Now one of my favorite subjects is faith, could talk about it till the cows come home, and if they’re out in a lush alfalfa field as they were today, (against my wishes), they ain’t coming home on their own anytime soon. One thing I know in life is that when we have some faith in Jesus, its a whole new ball game. Years ago I was so hungry for this, but I will admit, in religion its not important. There its more important to follow man made rules and such. Oh how many decades did I hunger for God, but always had religion instead.
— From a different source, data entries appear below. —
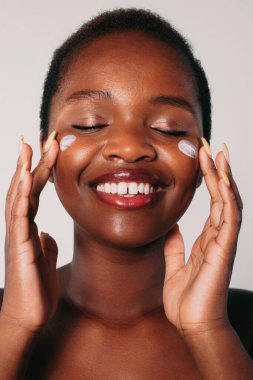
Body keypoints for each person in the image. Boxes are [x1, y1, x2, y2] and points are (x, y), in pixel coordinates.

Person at [0, 8, 253, 379]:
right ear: (45, 155)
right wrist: (14, 327)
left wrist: (209, 331)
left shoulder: (242, 325)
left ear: (203, 161)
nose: (130, 147)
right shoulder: (5, 321)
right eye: (92, 123)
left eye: (169, 128)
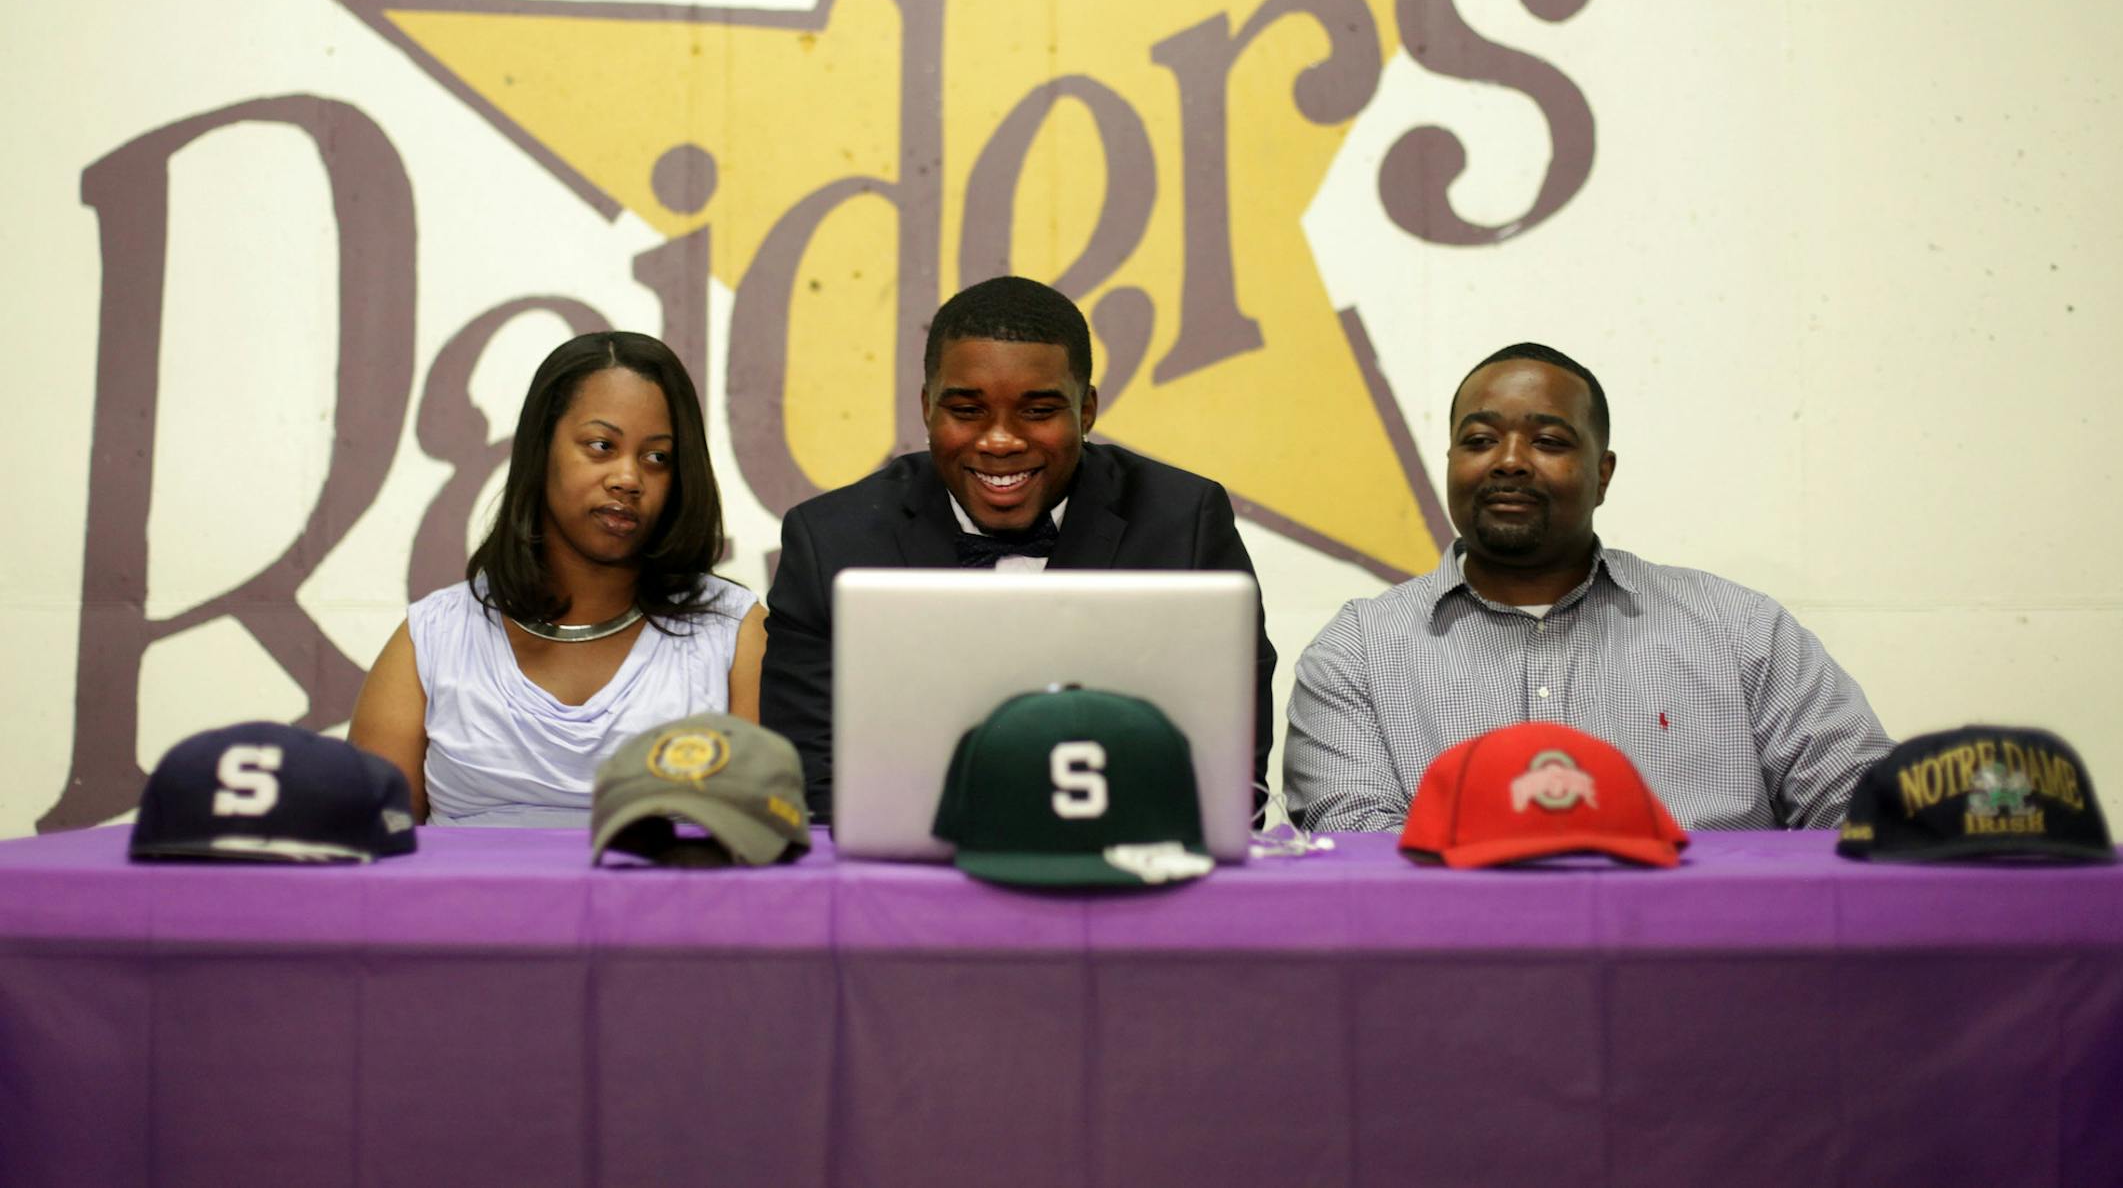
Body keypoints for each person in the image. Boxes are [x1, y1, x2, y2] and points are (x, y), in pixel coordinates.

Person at [1285, 342, 1892, 832]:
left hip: (1704, 961)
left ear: (1603, 474)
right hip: (1460, 966)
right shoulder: (1357, 651)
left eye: (1548, 442)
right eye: (1479, 441)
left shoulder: (1739, 628)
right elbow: (1354, 844)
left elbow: (1861, 808)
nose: (1510, 461)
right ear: (1449, 462)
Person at [761, 275, 1278, 821]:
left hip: (1125, 876)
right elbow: (810, 783)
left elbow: (1230, 777)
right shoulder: (832, 540)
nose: (1000, 440)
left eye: (1037, 411)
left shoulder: (1184, 523)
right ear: (927, 408)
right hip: (914, 883)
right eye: (966, 410)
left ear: (1086, 411)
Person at [351, 332, 764, 826]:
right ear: (541, 448)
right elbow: (366, 857)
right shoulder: (433, 637)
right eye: (601, 446)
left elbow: (760, 854)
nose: (628, 478)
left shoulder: (732, 633)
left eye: (657, 458)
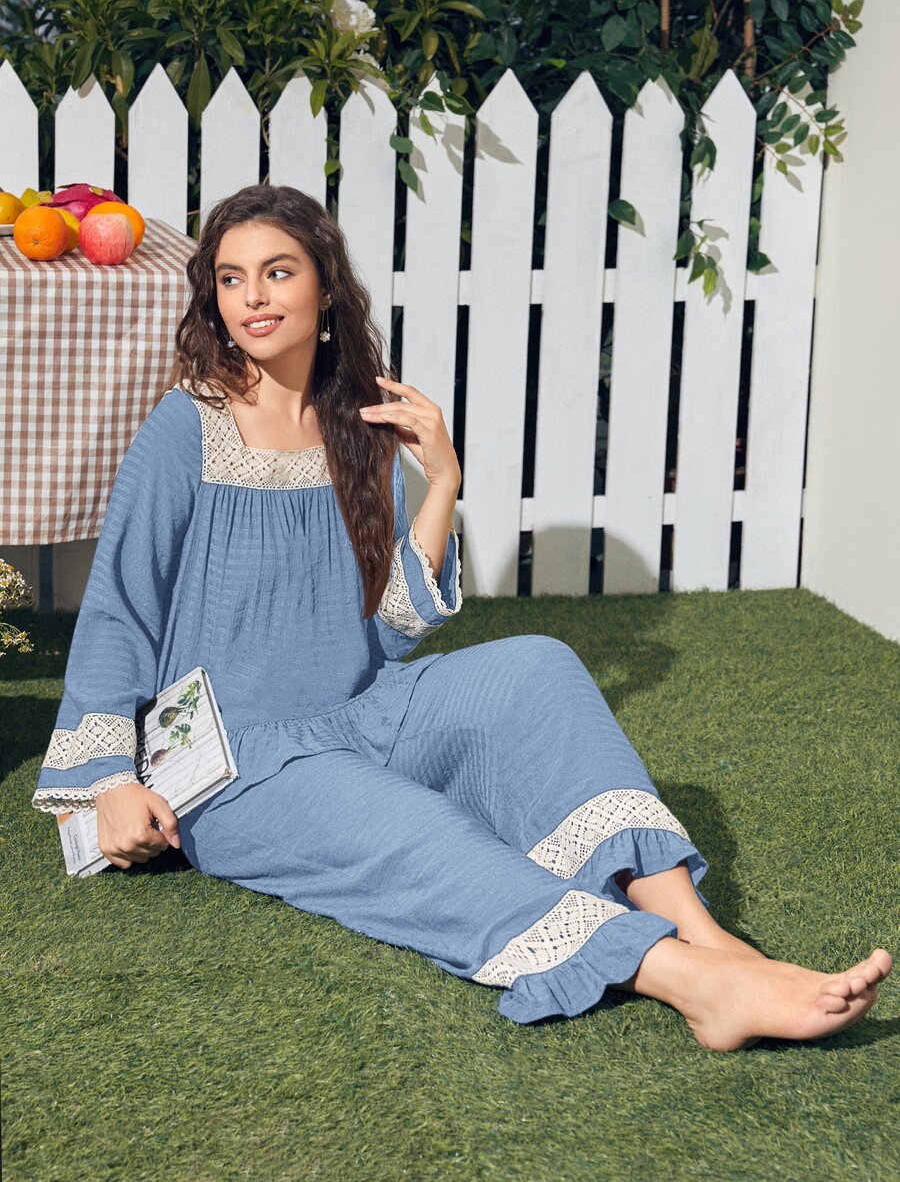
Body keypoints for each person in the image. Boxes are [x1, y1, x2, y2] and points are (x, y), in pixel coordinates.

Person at [32, 184, 891, 1051]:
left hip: (365, 710)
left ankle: (706, 933)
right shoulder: (184, 427)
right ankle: (695, 984)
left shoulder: (360, 425)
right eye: (230, 278)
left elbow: (385, 626)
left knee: (538, 665)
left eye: (277, 272)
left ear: (325, 286)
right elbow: (119, 609)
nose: (252, 296)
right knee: (424, 835)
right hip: (240, 765)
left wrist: (441, 481)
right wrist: (109, 782)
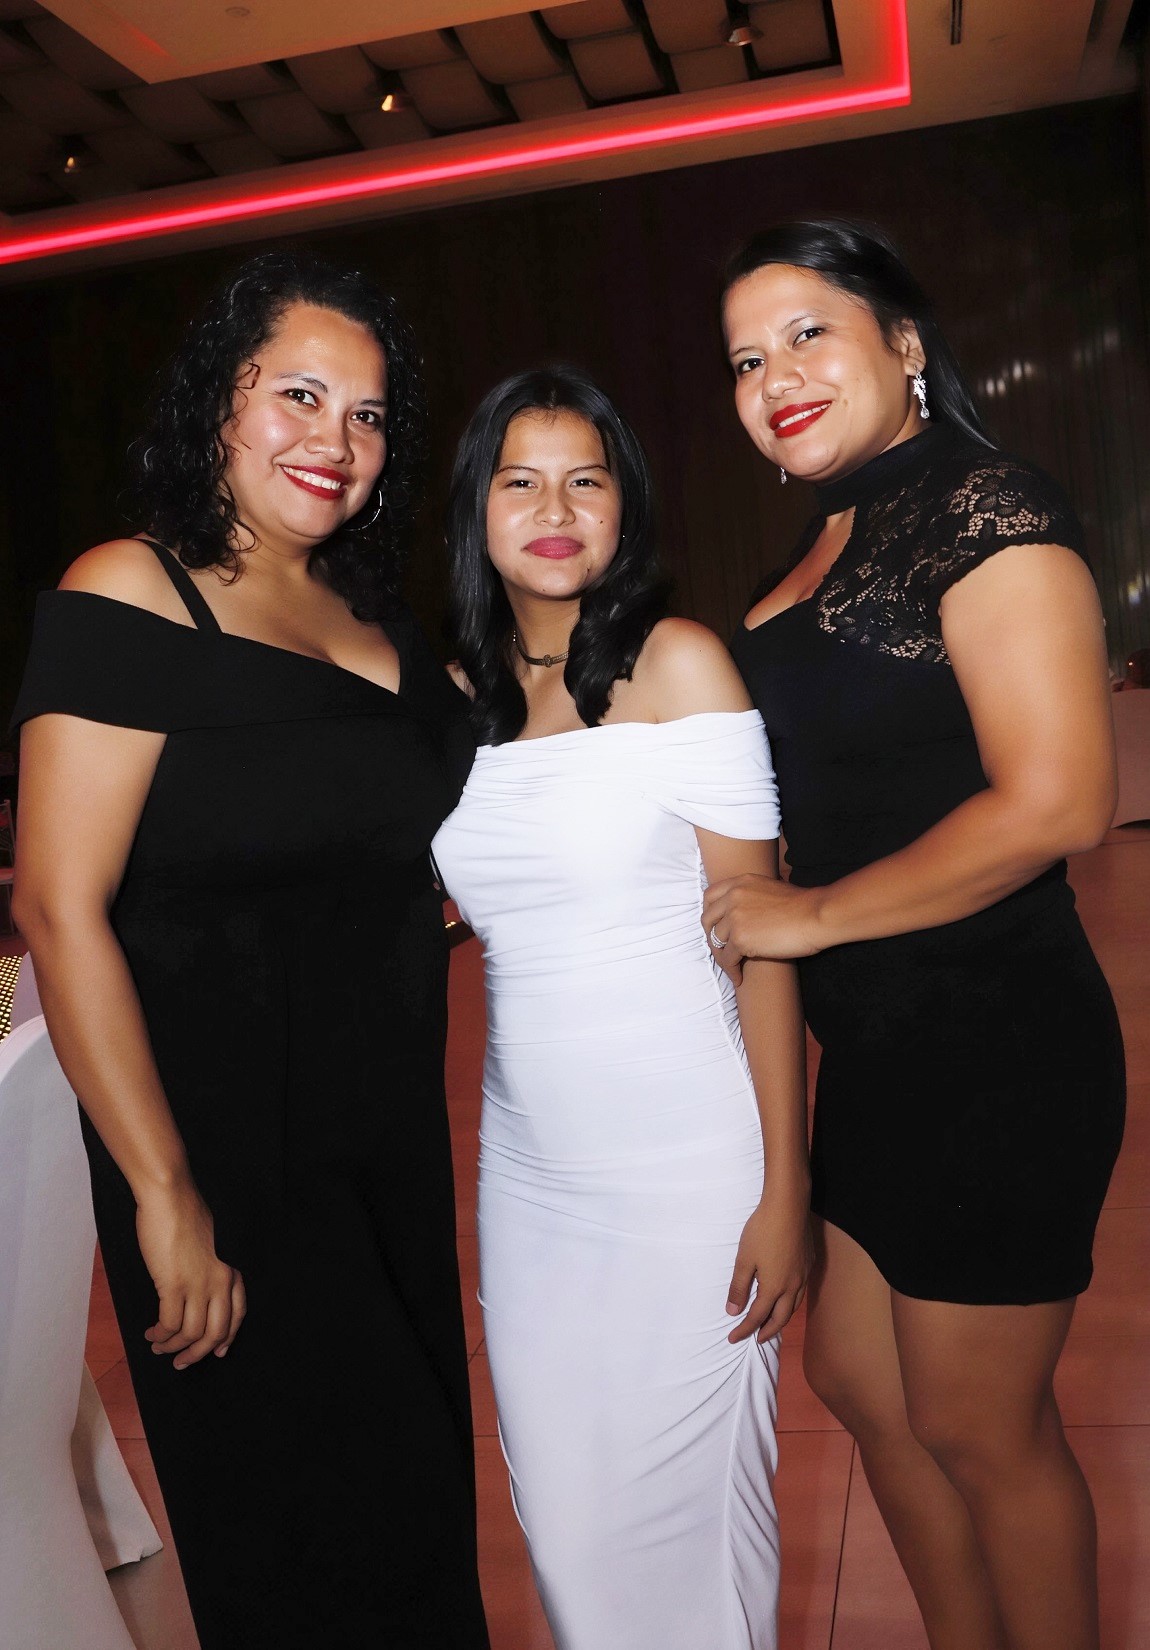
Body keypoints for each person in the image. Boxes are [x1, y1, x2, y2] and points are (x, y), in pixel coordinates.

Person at [11, 251, 490, 1650]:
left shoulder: (370, 610)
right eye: (298, 395)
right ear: (219, 402)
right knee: (296, 1548)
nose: (334, 438)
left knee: (413, 1519)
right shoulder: (133, 590)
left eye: (368, 413)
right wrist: (163, 1192)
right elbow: (60, 908)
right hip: (220, 1162)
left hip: (383, 1151)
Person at [710, 218, 1125, 1650]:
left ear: (901, 342)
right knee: (862, 1384)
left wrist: (808, 914)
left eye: (806, 335)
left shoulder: (983, 504)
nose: (774, 377)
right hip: (878, 1052)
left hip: (993, 1037)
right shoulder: (828, 530)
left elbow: (1060, 798)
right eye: (744, 361)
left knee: (977, 1422)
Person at [430, 366, 810, 1650]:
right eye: (519, 481)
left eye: (584, 480)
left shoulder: (679, 664)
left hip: (688, 1173)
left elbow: (761, 942)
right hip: (530, 1181)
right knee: (569, 1536)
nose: (554, 509)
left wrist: (785, 1186)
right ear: (476, 509)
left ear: (624, 508)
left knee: (687, 1541)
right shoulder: (454, 700)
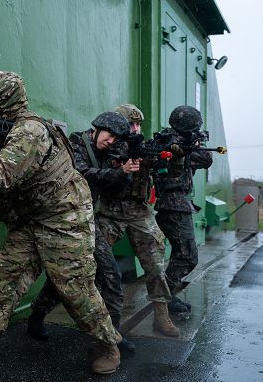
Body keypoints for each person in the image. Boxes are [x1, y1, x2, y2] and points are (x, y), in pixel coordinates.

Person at [0, 71, 122, 376]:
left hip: (64, 221)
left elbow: (2, 176)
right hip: (30, 220)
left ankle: (109, 345)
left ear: (4, 99)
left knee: (76, 290)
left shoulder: (30, 131)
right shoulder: (3, 126)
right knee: (3, 281)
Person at [29, 108, 180, 347]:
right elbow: (87, 173)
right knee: (74, 266)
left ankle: (121, 332)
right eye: (131, 125)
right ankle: (39, 312)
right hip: (103, 212)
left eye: (138, 125)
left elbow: (144, 171)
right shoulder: (89, 144)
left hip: (135, 211)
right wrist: (120, 168)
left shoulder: (120, 143)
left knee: (140, 266)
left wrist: (155, 158)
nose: (135, 130)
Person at [154, 105, 213, 314]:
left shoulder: (180, 142)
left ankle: (166, 297)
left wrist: (194, 142)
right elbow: (206, 159)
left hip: (175, 204)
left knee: (182, 253)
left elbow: (204, 160)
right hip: (174, 204)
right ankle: (164, 300)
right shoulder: (172, 143)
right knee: (187, 255)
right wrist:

Years back, when I finally gave up on religion and this old world and came to the altar something happened. Something incredible. I found what I had always been looking for. I found God! Finally! And found out that God is the same now as He was back in them Bible days of old. Right off the bat, without even realizing it, I was using simple faith. I’d read it in the Bible, let er soak in, and believe it, and as folks that know me say, “Tom, you learn it, you believe it, and you apply it!” Well, I don’t want to be a braggart, but looking back its true enough. And I couldn’t imagine any other way once a person comes face to face with a merciful and loving God.

A fella just gotta walk the walk by believing Jesus. Simple as that, just believe. Oh how I love simple because over the years I’ve found out that simple is the most powerful faith. Simply believing Jesus. And that’s when heaven comes to earth and there are no exceptions.